Exercise =>
Which lines of the data below hold "Podlaski"? Copy each of them.

Dataset content =>
__________
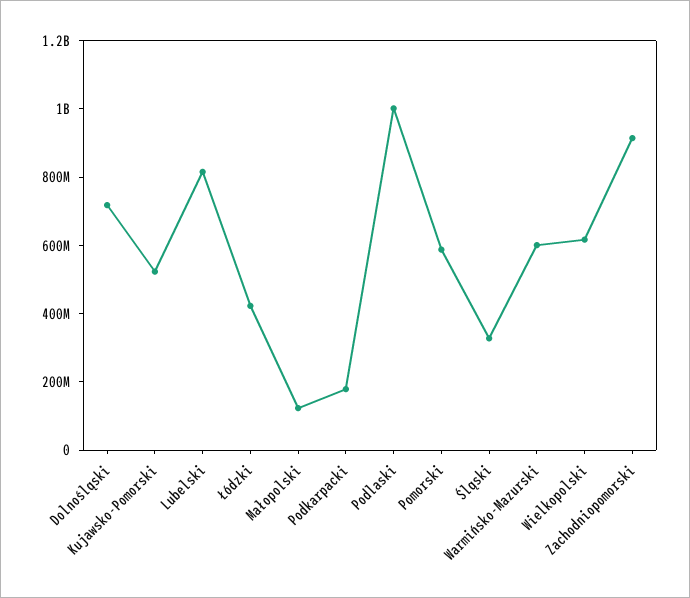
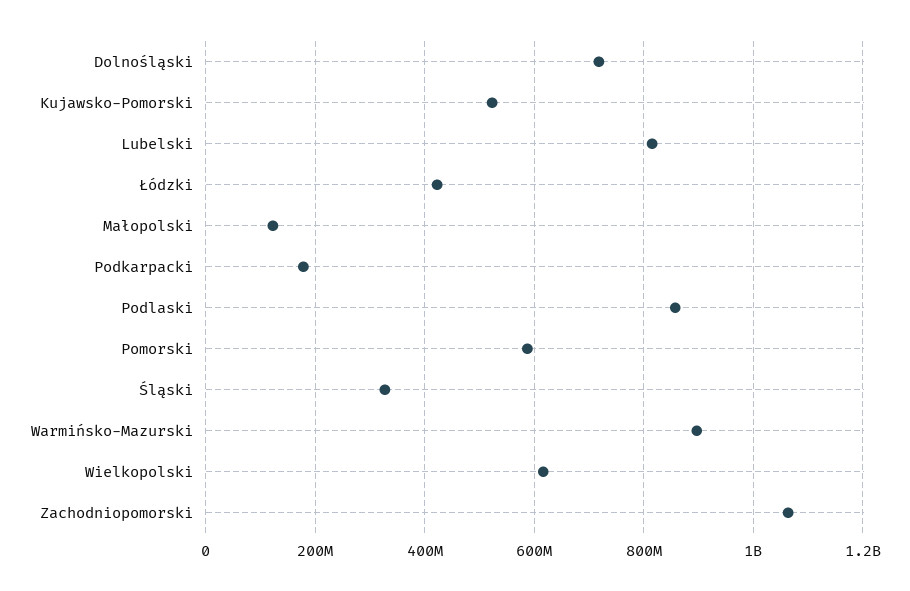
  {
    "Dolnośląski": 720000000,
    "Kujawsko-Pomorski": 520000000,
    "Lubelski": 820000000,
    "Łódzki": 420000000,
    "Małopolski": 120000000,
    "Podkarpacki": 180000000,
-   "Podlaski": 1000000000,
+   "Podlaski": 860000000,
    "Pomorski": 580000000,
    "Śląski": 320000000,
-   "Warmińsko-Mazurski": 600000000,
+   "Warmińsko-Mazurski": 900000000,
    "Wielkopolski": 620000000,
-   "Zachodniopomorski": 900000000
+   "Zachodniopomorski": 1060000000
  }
__________
Result for this exercise =>
-   "Podlaski": 1000000000,
+   "Podlaski": 860000000,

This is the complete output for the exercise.